[[ Data shown open ]]

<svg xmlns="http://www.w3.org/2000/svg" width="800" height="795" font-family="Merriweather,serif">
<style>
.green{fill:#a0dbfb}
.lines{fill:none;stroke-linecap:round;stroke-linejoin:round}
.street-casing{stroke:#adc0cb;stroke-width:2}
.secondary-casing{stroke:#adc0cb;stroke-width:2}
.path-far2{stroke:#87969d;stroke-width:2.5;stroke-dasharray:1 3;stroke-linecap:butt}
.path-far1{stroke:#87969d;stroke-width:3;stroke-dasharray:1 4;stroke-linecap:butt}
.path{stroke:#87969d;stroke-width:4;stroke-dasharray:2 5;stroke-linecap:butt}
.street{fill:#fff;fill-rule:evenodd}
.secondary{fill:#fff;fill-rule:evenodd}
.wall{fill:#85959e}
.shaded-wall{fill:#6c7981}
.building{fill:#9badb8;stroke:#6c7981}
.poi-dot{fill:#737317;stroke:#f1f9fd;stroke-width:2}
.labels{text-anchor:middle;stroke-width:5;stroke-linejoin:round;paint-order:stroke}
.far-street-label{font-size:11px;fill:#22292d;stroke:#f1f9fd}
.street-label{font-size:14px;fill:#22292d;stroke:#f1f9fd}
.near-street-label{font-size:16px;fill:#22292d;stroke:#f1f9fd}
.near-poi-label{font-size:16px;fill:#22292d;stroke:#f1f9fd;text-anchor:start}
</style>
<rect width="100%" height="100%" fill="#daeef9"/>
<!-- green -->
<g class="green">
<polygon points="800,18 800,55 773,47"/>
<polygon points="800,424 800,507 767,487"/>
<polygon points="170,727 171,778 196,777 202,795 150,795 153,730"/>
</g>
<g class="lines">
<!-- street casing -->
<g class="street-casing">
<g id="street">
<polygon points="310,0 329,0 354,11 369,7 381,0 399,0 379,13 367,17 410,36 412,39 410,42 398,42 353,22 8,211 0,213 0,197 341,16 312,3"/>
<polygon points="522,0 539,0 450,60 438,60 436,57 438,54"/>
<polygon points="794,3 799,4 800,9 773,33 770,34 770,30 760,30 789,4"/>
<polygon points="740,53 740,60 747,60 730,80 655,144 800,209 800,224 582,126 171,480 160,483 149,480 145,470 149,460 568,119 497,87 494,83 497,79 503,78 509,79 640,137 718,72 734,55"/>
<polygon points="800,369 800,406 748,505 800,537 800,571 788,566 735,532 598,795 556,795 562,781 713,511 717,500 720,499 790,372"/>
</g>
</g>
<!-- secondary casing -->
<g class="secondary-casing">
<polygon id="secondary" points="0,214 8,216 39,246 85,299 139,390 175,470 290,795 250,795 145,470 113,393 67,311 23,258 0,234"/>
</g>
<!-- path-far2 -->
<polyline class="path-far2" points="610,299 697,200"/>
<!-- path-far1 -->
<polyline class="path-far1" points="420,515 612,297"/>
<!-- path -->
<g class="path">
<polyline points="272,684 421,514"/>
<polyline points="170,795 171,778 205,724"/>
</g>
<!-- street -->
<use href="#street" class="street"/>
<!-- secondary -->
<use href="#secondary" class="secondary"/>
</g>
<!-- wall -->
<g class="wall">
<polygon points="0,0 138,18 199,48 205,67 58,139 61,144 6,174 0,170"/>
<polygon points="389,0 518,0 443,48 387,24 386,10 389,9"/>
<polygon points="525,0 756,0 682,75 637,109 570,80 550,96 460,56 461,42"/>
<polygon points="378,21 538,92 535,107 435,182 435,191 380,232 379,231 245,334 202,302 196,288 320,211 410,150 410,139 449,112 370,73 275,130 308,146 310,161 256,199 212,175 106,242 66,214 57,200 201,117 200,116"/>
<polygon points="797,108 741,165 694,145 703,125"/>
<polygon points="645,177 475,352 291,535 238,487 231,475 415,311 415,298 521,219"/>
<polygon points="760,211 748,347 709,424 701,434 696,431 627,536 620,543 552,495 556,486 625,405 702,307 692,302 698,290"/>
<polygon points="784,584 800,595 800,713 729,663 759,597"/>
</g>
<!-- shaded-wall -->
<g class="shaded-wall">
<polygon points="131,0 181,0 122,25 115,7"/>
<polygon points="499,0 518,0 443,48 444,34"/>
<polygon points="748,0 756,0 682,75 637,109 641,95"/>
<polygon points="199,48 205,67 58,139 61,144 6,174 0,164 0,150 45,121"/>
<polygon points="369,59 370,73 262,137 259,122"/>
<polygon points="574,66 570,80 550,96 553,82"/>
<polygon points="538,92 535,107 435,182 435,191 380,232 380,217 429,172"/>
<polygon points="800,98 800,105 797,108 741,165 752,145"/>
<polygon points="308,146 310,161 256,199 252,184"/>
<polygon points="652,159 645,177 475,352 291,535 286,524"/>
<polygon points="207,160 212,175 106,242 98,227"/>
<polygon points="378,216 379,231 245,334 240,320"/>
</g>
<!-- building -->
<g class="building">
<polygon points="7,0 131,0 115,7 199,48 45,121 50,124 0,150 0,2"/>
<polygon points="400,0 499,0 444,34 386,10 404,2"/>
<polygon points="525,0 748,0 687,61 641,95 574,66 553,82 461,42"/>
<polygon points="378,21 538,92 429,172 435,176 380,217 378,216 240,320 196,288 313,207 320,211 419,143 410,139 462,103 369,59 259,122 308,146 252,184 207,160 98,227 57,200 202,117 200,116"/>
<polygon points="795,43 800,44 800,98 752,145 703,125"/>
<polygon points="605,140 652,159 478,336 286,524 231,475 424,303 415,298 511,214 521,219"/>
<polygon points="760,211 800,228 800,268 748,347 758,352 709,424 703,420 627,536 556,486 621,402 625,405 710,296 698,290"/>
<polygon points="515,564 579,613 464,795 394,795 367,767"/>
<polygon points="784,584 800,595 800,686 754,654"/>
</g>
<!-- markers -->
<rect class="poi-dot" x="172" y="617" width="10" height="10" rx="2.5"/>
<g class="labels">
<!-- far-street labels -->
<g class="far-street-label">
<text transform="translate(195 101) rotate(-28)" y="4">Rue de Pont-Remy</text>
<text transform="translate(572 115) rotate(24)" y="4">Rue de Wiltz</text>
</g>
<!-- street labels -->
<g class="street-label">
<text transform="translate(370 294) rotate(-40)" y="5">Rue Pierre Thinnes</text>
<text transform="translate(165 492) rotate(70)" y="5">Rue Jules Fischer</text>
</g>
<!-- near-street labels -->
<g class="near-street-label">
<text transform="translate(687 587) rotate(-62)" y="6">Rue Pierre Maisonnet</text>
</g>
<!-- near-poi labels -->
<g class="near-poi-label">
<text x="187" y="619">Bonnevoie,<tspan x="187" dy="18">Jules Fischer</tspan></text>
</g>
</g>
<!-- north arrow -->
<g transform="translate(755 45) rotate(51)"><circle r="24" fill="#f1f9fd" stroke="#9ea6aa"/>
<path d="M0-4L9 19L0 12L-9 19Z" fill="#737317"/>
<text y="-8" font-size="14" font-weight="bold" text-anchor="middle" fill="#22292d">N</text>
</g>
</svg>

[[ Data shown closed ]]

**Work order**
Please return every line from the material above where the string "size" occurs.

**Output for this exercise**
.far-street-label{font-size:11px;fill:#22292d;stroke:#f1f9fd}
.street-label{font-size:14px;fill:#22292d;stroke:#f1f9fd}
.near-street-label{font-size:16px;fill:#22292d;stroke:#f1f9fd}
.near-poi-label{font-size:16px;fill:#22292d;stroke:#f1f9fd;text-anchor:start}
<text y="-8" font-size="14" font-weight="bold" text-anchor="middle" fill="#22292d">N</text>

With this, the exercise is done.